Henley acts as though our society doesn’t already weigh the risks of a wrong decision in the administration of justice, but of course we do this every day. How is torturing somebody based on bad information quantifiably worse, for instance, than imprisoning someone based on the same bad information? We insert due process of law into the sequence of events in order to minimize this risk, but nobody is proposing abolition of the criminal justice system because of the possibility of mistakes.
Yes, torture ought to be offensive to our ideals, and no, we
shouldn’t lower ourselves to the level of our enemies. But I want
to win this war. I’ll gladly return to a life of peaceful
contemplation in furtherance of ideals once I’ve dealt with the
barbarian hordes who are taking a battering ram to my front door.
We’ve had to take desperate measures before as a nation in times of
war, and always the rule of law has returned thereafter. Have a
little faith, people!
The Pinpoint Search
Even the crude technology of the drug-sniffing dog could grossly abrogate my civil rights.

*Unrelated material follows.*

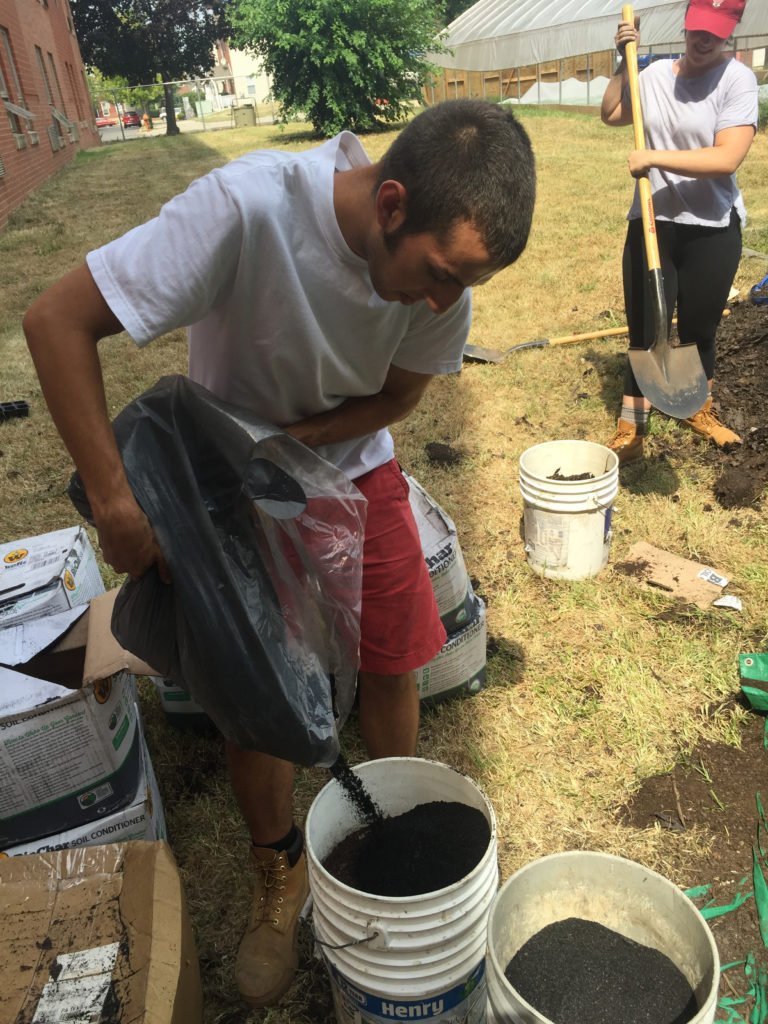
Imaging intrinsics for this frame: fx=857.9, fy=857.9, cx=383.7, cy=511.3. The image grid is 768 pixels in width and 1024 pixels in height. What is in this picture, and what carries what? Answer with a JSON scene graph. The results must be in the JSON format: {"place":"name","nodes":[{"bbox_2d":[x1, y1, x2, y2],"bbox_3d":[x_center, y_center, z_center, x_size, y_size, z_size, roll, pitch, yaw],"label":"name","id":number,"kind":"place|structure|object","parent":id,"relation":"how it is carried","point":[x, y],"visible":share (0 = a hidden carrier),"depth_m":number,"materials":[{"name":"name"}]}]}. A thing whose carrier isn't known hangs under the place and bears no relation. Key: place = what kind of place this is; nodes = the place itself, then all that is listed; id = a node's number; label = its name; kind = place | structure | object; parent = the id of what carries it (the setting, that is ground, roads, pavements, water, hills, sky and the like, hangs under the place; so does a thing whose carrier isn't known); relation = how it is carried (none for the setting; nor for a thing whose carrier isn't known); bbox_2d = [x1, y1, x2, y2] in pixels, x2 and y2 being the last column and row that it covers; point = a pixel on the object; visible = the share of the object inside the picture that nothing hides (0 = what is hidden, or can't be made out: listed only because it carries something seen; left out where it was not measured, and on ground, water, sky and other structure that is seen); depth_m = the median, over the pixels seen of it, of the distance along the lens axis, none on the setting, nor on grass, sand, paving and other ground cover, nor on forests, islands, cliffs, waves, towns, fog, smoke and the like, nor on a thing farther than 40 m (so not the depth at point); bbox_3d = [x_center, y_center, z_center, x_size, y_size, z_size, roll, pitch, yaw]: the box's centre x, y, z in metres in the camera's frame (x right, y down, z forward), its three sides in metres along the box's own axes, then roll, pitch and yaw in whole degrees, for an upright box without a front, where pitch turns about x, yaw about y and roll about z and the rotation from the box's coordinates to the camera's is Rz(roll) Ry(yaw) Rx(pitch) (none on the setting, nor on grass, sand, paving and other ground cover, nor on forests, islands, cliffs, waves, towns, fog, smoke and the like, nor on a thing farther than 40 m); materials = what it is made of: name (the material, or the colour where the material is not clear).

It’ll be even worse when the cop on the street gets to use the “pinpoint” search technology described in Julian Sanchez’s article (“The Pinpoint Search,” January). Here’s how:
Let’s say that I’m driving on a public thoroughfare, and that I happen to exceed the speed limit by more than the unofficially tolerated five miles per hour. Let’s say that I am then stopped by a traffic cop who, while writing my citation, applies the new “pinpoint” technology. Let’s also say that the “sniffer” gives the cop a positive reading for marijuana, and that this probable cause leads to an extensive whole-body and whole-car search. In the end, after a couple of very cold and uncomfortable hours, no solid evidence is found other than the original positive reading, so I am released with my traffic citation in hand.
Now, let’s say that I am truly innocent and have never in my life possessed or smoked (or ingested) marijuana. Let’s further say that I had purchased the car in question only a week before from a private party (or even from a dealership), and that this purchase was my only contact with the car’s previous owner. Or let’s say that my car has been in my possession since it was brand new, but that I lent it to my brother-in-law last night. Or let’s say that the car has been mine all along, and I never lent it to anyone, but a druggie used it as a convenient seat while rolling, smoking, and finally snuffing out a “bomber” while it was legally parked during the night.
Without a “pinpoint” search or an easily available drug-sniffing
dog, all I would end up with is the traffic citation I probably
deserved. With those improperly intrusive technologies, however, I
lose time and dignity. I could even end up in court, expensively
fighting an undeserved drug trafficking charge.
I have just read Cheryl Miller’s “Crying Censorship” (January). I am not an expert on art, but I have been a plumber for the last 25 years. In those years, I have “censored” many of pieces of the kind of art described in Miller’s article with a simple jiggle of a handle.
CORRECTION: “Sim Pickings” (Citings, February) identified Dan Miller as chief economist at the Joint Economic Committee of the U.S. Congress. His proper title is senior economist.